Возможно, так гадал Алик, он и отец обязаны своей судьбой его тогдашнему командиру, человеку, который совсем не соответствовал расхожему клише «кагэбэшника». Этот человек начал службу в государственной безопасности в двадцатые годы, не имел большого образования, но оказался кристально честным и приличным человеком. Он познакомился с отчимом Алика во время короткого пребывания в Москве, когда ночевал на кровати Алика.
После ареста главы семьи он использовал свои связи, чтобы ознакомиться с уголовным делом. С его опытом, как создавались такие дела, ему скоро стало ясно, что в данном случае, как часто бывало, обвинение основано на доносе, высосанном из пальца. Он проинструктировал мать Алика, как и какими путями следует идти, чтобы, несмотря на приговор, прекратить дело, то есть добиться реабилитации ее мужа. У Алика есть и это решение о реабилитации.

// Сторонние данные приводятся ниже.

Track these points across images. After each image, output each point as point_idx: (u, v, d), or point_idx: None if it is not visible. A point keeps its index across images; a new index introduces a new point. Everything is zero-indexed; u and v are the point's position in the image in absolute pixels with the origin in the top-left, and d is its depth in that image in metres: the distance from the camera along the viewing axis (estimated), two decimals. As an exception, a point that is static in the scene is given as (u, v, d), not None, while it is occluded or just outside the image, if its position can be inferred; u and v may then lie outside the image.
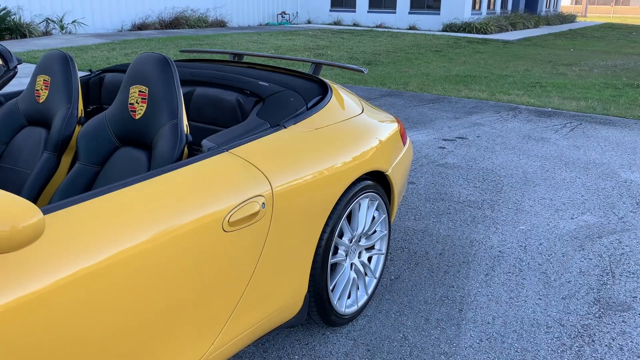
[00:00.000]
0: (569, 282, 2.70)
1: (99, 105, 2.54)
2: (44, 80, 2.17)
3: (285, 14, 23.21)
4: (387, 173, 2.30)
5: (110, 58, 10.01)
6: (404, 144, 2.59)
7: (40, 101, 2.18)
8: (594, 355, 2.15)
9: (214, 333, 1.62)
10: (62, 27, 14.95)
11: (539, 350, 2.17)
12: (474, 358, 2.12)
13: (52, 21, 14.71)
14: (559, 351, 2.17)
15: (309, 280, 2.02)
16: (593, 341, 2.23)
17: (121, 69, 2.50)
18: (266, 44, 13.08)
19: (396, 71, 9.86)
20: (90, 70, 2.58)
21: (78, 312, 1.21)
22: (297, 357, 2.11)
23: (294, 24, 23.02)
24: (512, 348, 2.19)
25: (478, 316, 2.40)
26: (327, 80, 2.45)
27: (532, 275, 2.75)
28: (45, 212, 1.21)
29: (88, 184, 1.85)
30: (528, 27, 23.47)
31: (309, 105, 2.14)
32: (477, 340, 2.23)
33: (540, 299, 2.54)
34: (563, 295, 2.57)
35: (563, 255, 2.97)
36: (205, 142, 1.73)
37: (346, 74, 9.26)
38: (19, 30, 13.12)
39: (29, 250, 1.14)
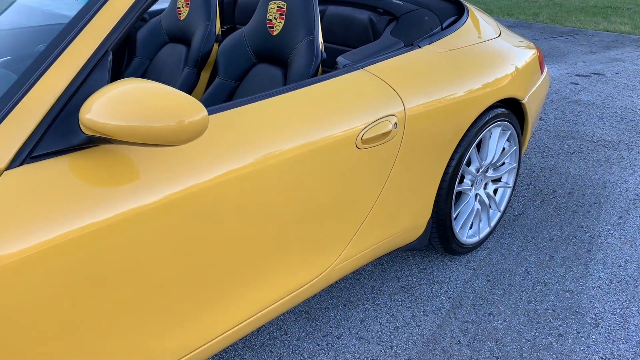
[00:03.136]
0: None
1: (233, 25, 2.61)
2: (185, -3, 2.26)
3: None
4: (523, 101, 2.18)
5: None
6: (542, 72, 2.42)
7: (181, 18, 2.27)
8: None
9: (342, 246, 1.68)
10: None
11: (677, 299, 2.03)
12: (602, 299, 2.02)
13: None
14: (701, 302, 2.01)
15: (433, 206, 2.00)
16: None
17: (255, -12, 2.52)
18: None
19: (525, 0, 9.13)
20: (224, -10, 2.64)
21: (227, 209, 1.29)
22: (415, 279, 2.14)
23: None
24: (646, 293, 2.06)
25: (608, 258, 2.27)
26: (462, 1, 2.32)
27: (673, 222, 2.54)
28: None
29: (227, 98, 1.93)
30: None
31: (444, 25, 2.05)
32: (607, 282, 2.12)
33: (682, 247, 2.35)
34: None
35: None
36: (340, 59, 1.72)
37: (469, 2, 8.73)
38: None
39: (189, 146, 1.23)
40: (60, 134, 1.07)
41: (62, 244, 1.04)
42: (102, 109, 1.01)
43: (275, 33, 1.83)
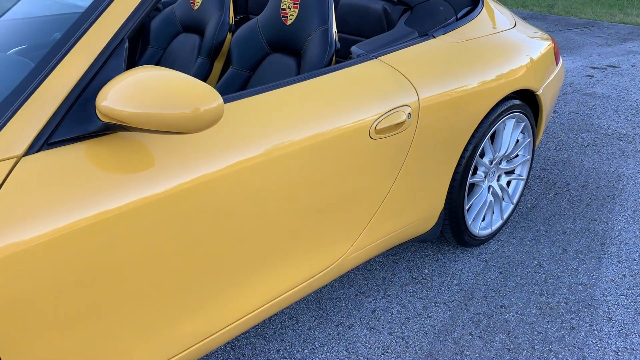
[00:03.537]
0: None
1: (246, 15, 2.60)
2: (198, -13, 2.26)
3: None
4: (537, 93, 2.16)
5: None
6: (557, 64, 2.39)
7: (195, 8, 2.27)
8: None
9: (354, 236, 1.68)
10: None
11: (692, 293, 2.01)
12: (615, 293, 2.01)
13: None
14: None
15: (446, 197, 1.99)
16: None
17: (268, -23, 2.51)
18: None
19: (540, -7, 9.02)
20: (238, -20, 2.63)
21: (240, 198, 1.29)
22: (426, 270, 2.14)
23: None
24: (660, 287, 2.04)
25: (622, 252, 2.25)
26: (478, -9, 2.29)
27: (689, 216, 2.51)
28: None
29: (240, 87, 1.93)
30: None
31: (459, 15, 2.03)
32: (620, 276, 2.10)
33: (698, 241, 2.32)
34: None
35: None
36: (354, 49, 1.72)
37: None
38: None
39: (203, 135, 1.23)
40: (77, 121, 1.07)
41: (78, 230, 1.05)
42: (118, 96, 1.02)
43: (289, 22, 1.83)
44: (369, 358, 1.72)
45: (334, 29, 1.76)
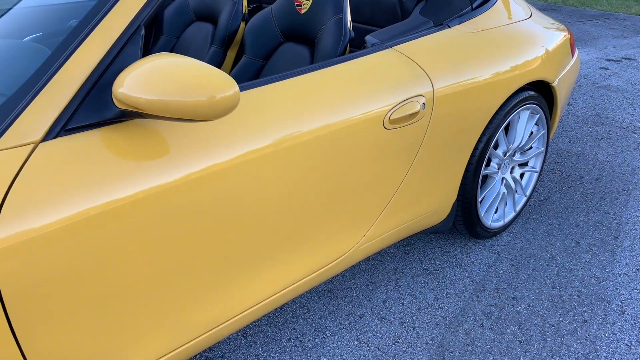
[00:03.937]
0: None
1: (259, 4, 2.60)
2: (212, -25, 2.25)
3: None
4: (553, 84, 2.14)
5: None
6: (572, 55, 2.37)
7: (208, -4, 2.27)
8: None
9: (367, 226, 1.68)
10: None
11: None
12: (629, 286, 2.00)
13: None
14: None
15: (459, 189, 1.99)
16: None
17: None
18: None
19: (554, -16, 8.91)
20: (251, -31, 2.62)
21: (253, 187, 1.30)
22: (438, 262, 2.13)
23: None
24: (674, 282, 2.02)
25: (636, 245, 2.23)
26: (493, -19, 2.27)
27: None
28: None
29: (254, 76, 1.93)
30: None
31: (474, 5, 2.01)
32: (634, 269, 2.09)
33: None
34: None
35: None
36: (368, 38, 1.71)
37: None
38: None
39: (217, 123, 1.23)
40: (93, 108, 1.08)
41: (94, 216, 1.06)
42: (135, 83, 1.02)
43: (303, 11, 1.82)
44: (379, 348, 1.73)
45: (349, 17, 1.75)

Многие судьбы, в том числе и судьбы многих немецких эмигрантов, свидетельствуют о случаях подобного рода, которые во времена Сталина нередко оборачивались решением «жизнь или смерть».
О службе Алика в особотделе СМЕРШа я узнал уже после наших первых встреч в конце войны. Когда я носился с идеей написать также и историю Алика, я захотел узнать об этом побольше.